Paul Revere by J.S. Copley
I can't claim I was onto this - a loyal member of Team STORMBRINGER brought this to my attention just now . . . I haven't been blogging long enough to get my calendar in order to be on top of everything . . . that having been said, going on a year into the project I can't whine & cry "I'm new around here!" much longer . . . S.L.
Happy Birthday America! 19/4/1775 is Lexington and Concord and the routing of the Lobsterbacks!
(No offense to Theo, of course.)
How come all the talking heads on TV and the radio all they had to talk about was Waco and Oklahoma City and not a effing one of them mentioned it was the anniversary of the BIRTH OF AMERICA AS A FREE COUNTRY?
- from Tom . . . EXCELSIOR!
The Battle of Lexington
The Battles of Lexington and Concord on April 19, 1775 were the opening engagements of the American Revolution.

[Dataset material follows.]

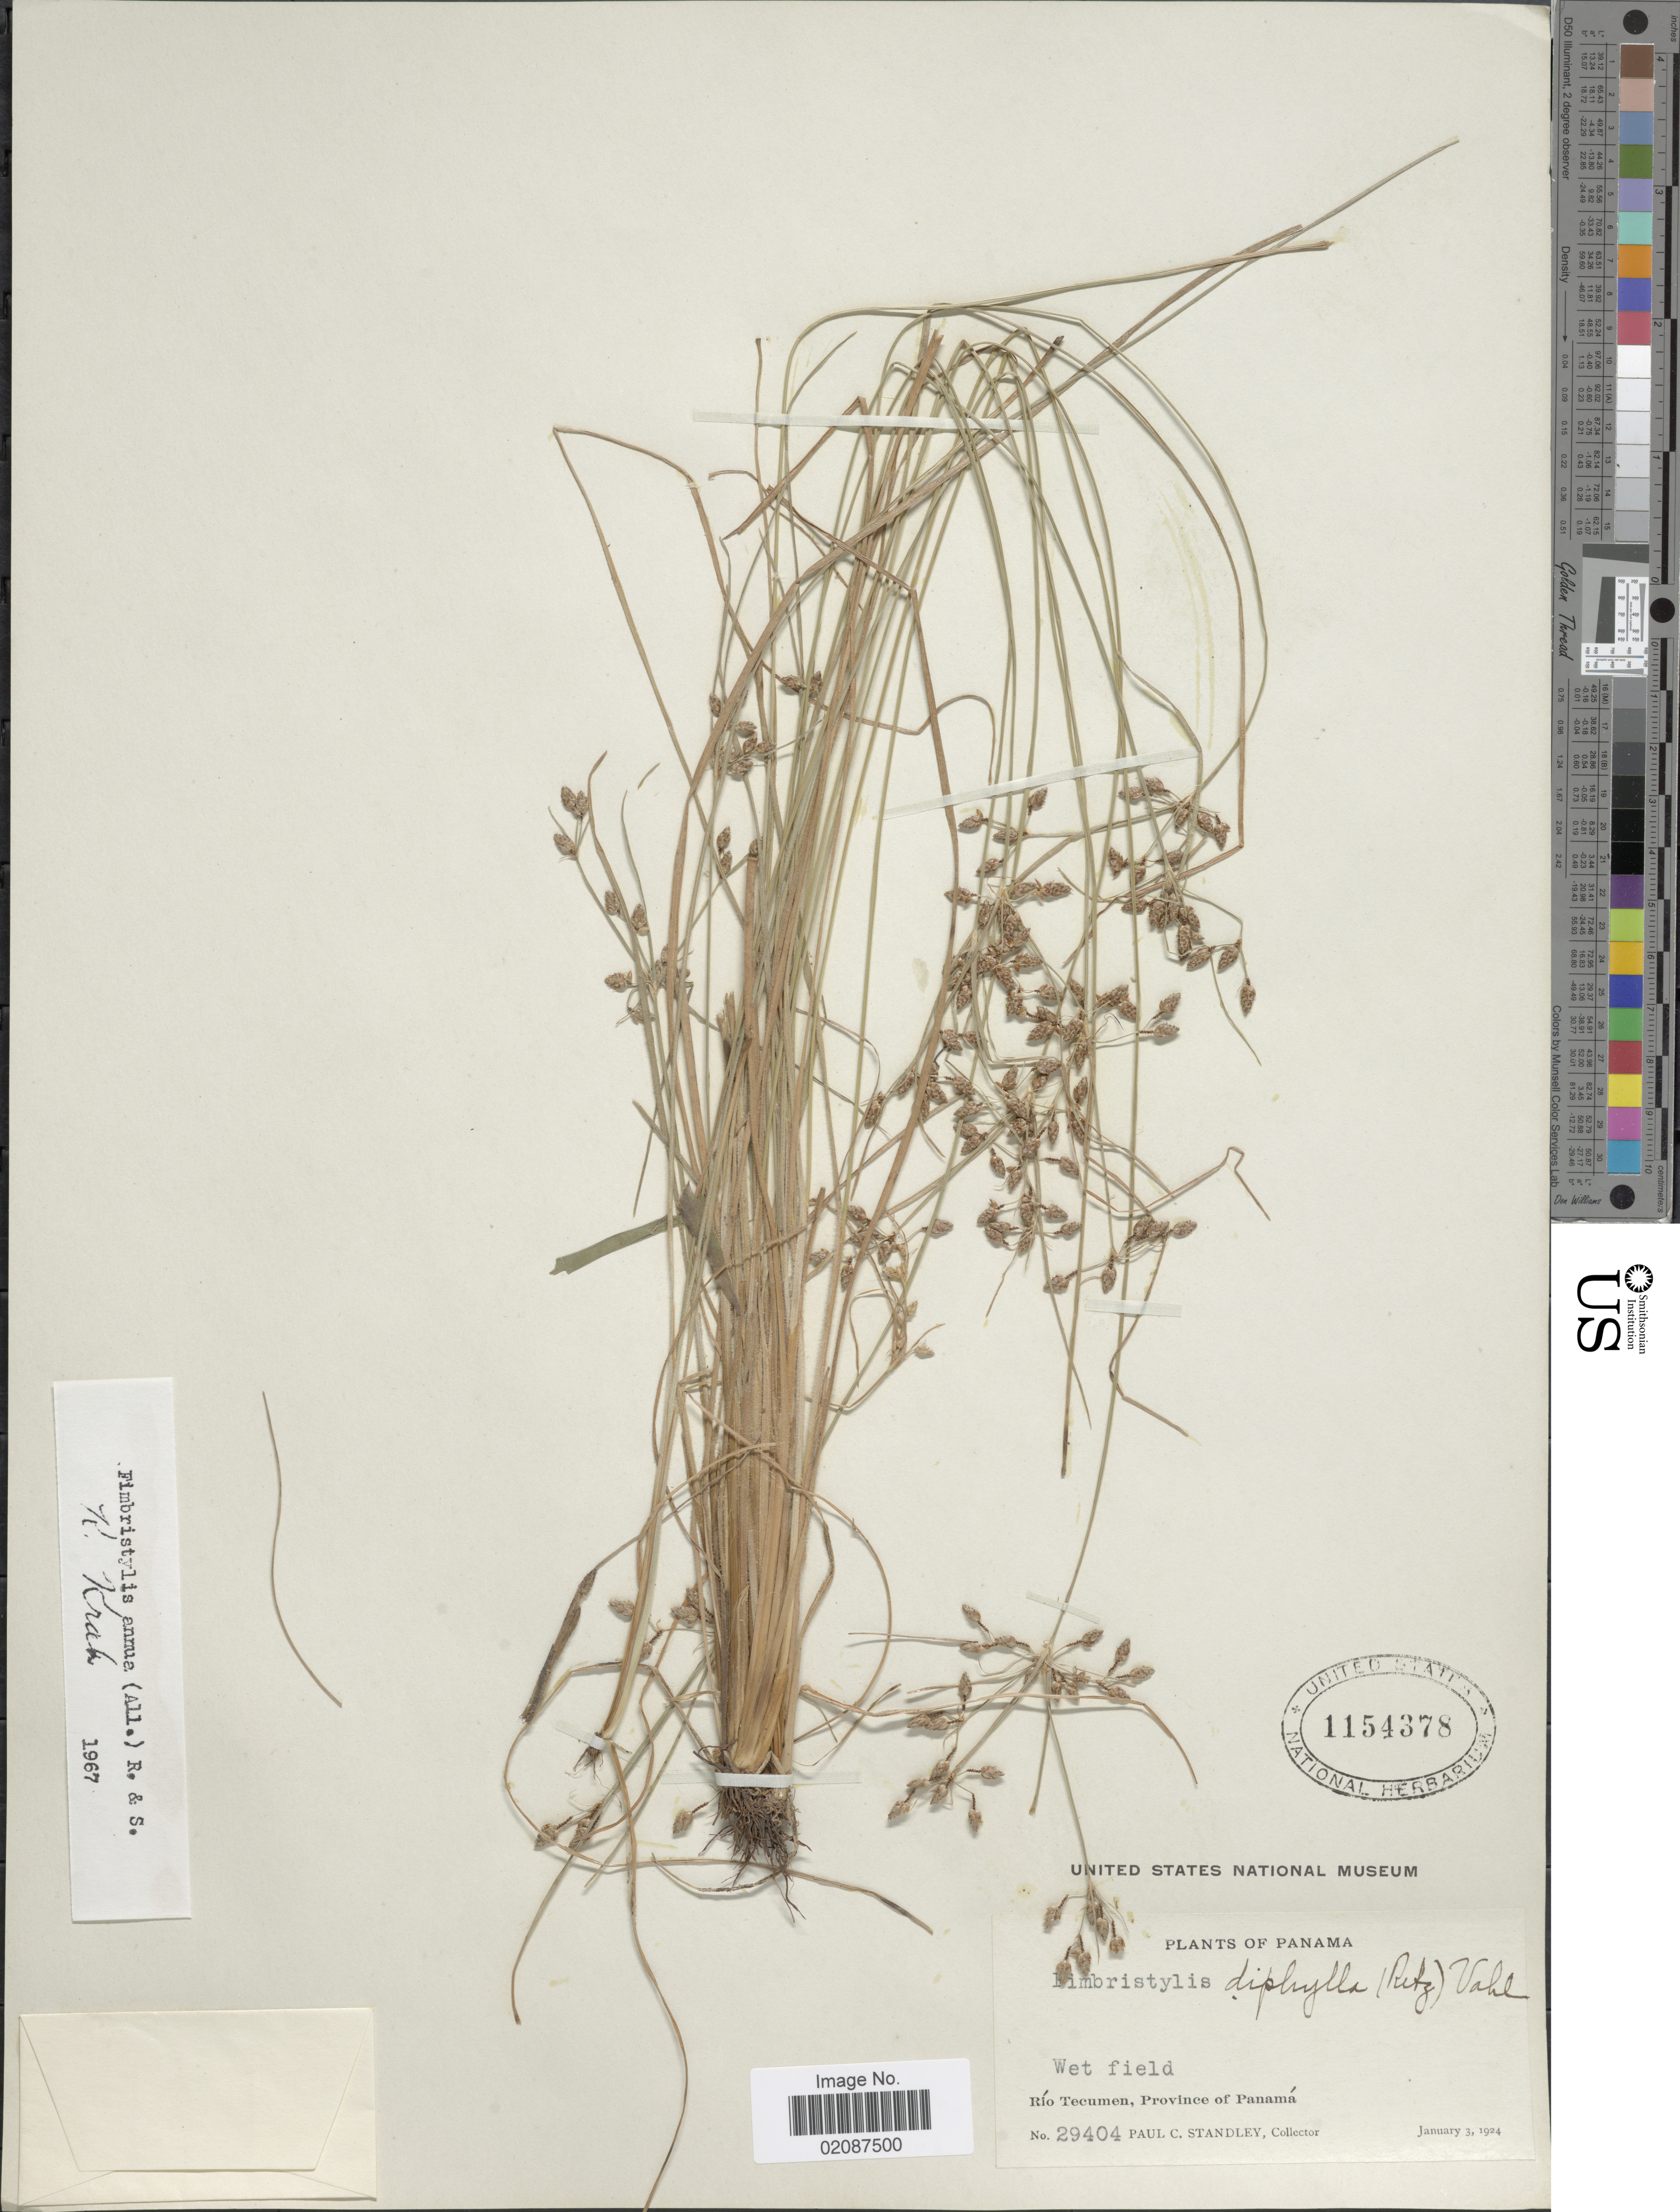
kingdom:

After the 1774 passage of the Intolerable Acts by the British Parliament, unrest in the colonies increased.
The British commander at Boston, Gen. Thomas Gage, sought to avoid armed rebellion by sending a column of royal infantry from Boston to capture colonial military stores at Concord. News of his plan was dispatched to the countryside by Paul Revere, William Dawes, and Samuel Prescott.
The old Church Steeple where lamps were hung, signaling Revere, Dawes and Prescott to make their fateful ride . . .
As the advance column under Major John Pitcairn reached Lexington, they came upon a group of militia (the Minutemen).
Minutemen militia at Lexington.
After a brief exchange of shots in which several Americans were killed, the colonials withdrew, and the British continued to Concord. Here they destroyed some military supplies, fought another engagement, and began a harried withdrawal to Boston, which cost them over 200 casualties.
Minuteman Memorial in Concord, Massachusetts.